# [Task 1]
Quote the passage on thriller writing verbatim, starting with "It is something" and going on through "respect to violence.".
——————
Or like that section in The Great Gatsby in which, after committing himself to having Nick Carraway tell us only about things that he himself has witnessed or that others have told him, Fitzgerald is obliged to provide a detailed account, with verbatim dialogue and descriptions of the characters’ feeling, of what goes on between garage-owner George WIlsan and his neighbour when they are along together.

With some slippages you not only have odd gaps opening up in reality. You also have the feeling of a yearning endeavour that has stubbornly refused to come out right, or (worse) a problem that did not become apparent until the writer was too far along in the work to scrap what he had done.

XVII

Furthermore, when a thriller writer’s powers of invention start flagging, it will be all the more obvious when he is still working inside the conventions, and with the same characters, that gave him his initial happy successes. And the flagging thriller-writer cannot do what the flagging “serious” writer can do and make a subject of flagging and failure.

Things are specially hard if he is expected—and would like to be able—to continue the jaunty first-person tone and the stylist elegance with which he began and finds himself no longer capable of.

George Orwell said of committing yourself to writing clearly that “You cannot speak any of the necessary [jargon] dialects, and when you make a stupid remark its stupidity will be obvious even to yourself.”

It is something like that with failures and fumblings in thriller-writing. And there are no safety-nets and alibis. If readers decide that they’re not enjoying a writer any more, there’s an end to it.

XVIII

There are also certain moral strains that a thriller-writer may have to cope with with respect to violence.

These days, as the daily news overtakes the imaginings of thriller-writers, and terrorism and treason and assassination and torture become the staple of news commentators, people are less shockable than they used to be.
——————
# [Task 2]
Print the lines of the records below, starting with the first line of the records and going on through the line that contains "genus: Coccinella", with both of those lines included and no others.

[Source data]
——————
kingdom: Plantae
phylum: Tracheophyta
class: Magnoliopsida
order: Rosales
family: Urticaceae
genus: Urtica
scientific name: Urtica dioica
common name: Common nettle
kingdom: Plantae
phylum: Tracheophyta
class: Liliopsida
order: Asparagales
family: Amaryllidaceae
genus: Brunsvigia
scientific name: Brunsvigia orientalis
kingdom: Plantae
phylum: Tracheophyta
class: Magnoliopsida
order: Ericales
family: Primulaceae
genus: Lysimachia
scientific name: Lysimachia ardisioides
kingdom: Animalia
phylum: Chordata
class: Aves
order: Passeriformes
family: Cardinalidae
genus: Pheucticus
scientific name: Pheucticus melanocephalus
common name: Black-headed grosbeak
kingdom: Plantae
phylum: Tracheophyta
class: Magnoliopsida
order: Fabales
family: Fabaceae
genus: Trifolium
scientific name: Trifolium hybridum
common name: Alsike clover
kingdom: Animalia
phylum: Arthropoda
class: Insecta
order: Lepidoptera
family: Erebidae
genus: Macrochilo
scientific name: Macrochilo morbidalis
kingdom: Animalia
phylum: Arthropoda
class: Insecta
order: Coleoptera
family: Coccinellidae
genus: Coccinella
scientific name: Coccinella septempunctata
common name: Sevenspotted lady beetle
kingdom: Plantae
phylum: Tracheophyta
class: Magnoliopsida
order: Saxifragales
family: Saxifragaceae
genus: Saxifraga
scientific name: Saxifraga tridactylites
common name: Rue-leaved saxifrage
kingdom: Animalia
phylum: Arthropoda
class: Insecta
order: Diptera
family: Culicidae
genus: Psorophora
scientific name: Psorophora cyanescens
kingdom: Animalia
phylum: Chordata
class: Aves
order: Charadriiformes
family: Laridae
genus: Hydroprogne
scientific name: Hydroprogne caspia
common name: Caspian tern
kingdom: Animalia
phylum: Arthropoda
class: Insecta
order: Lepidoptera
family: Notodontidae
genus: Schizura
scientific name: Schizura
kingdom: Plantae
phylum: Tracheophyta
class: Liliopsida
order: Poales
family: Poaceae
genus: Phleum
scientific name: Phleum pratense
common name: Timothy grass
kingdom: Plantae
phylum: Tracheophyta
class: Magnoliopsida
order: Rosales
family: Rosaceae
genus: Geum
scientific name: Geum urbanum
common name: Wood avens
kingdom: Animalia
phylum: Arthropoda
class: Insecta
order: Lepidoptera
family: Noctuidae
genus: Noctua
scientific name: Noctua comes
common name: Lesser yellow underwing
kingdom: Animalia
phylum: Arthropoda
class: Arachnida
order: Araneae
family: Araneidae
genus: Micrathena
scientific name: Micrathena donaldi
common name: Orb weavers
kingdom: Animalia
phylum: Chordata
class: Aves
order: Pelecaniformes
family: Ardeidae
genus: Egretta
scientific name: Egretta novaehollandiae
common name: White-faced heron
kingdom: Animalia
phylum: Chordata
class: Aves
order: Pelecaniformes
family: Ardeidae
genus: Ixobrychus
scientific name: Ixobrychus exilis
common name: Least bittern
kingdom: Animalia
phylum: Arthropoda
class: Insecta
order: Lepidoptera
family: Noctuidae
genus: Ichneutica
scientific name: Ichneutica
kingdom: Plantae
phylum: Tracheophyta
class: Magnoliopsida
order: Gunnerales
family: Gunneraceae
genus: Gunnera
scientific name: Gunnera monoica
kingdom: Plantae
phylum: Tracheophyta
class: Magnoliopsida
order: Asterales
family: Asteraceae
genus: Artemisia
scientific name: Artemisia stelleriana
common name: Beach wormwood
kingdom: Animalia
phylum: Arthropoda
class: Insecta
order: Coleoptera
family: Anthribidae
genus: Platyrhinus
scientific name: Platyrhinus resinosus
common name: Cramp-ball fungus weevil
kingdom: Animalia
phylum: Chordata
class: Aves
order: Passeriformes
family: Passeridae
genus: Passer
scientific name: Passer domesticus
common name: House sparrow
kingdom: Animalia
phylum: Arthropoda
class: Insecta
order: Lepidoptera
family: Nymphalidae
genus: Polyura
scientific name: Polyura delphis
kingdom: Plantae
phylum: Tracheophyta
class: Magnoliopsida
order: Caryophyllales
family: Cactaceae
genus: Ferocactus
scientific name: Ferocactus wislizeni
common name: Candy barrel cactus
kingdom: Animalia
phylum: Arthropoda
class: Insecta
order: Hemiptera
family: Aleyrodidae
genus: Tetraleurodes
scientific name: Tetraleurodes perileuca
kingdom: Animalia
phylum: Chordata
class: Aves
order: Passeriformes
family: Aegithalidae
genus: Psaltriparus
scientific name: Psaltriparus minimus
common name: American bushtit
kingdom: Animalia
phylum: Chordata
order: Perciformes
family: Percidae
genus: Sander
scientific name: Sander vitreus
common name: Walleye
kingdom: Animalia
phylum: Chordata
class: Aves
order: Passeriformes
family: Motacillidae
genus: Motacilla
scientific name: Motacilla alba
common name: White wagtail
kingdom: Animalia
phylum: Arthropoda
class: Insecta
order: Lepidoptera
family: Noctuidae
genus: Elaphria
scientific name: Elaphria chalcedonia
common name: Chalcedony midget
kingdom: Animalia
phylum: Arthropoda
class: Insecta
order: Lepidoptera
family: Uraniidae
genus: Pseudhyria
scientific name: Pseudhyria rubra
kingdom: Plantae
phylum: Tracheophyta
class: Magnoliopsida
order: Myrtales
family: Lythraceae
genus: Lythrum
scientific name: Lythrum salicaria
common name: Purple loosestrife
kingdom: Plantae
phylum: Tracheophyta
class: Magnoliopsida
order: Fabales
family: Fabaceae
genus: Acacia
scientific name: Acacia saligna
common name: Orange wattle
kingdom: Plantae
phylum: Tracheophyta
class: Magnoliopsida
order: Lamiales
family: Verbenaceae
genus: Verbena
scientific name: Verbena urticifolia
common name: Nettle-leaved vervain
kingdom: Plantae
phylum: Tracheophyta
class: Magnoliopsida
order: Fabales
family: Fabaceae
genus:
——————
# [Correct result 1]
It is something like that with failures and fumblings in thriller-writing. And there are no safety-nets and alibis. If readers decide that they’re not enjoying a writer any more, there’s an end to it.

XVIII

There are also certain moral strains that a thriller-writer may have to cope with with respect to violence.

# [Correct result 2]
kingdom: Plantae
phylum: Tracheophyta
class: Magnoliopsida
order: Rosales
family: Urticaceae
genus: Urtica
scientific name: Urtica dioica
common name: Common nettle
kingdom: Plantae
phylum: Tracheophyta
class: Liliopsida
order: Asparagales
family: Amaryllidaceae
genus: Brunsvigia
scientific name: Brunsvigia orientalis
kingdom: Plantae
phylum: Tracheophyta
class: Magnoliopsida
order: Ericales
family: Primulaceae
genus: Lysimachia
scientific name: Lysimachia ardisioides
kingdom: Animalia
phylum: Chordata
class: Aves
order: Passeriformes
family: Cardinalidae
genus: Pheucticus
scientific name: Pheucticus melanocephalus
common name: Black-headed grosbeak
kingdom: Plantae
phylum: Tracheophyta
class: Magnoliopsida
order: Fabales
family: Fabaceae
genus: Trifolium
scientific name: Trifolium hybridum
common name: Alsike clover
kingdom: Animalia
phylum: Arthropoda
class: Insecta
order: Lepidoptera
family: Erebidae
genus: Macrochilo
scientific name: Macrochilo morbidalis
kingdom: Animalia
phylum: Arthropoda
class: Insecta
order: Coleoptera
family: Coccinellidae
genus: Coccinella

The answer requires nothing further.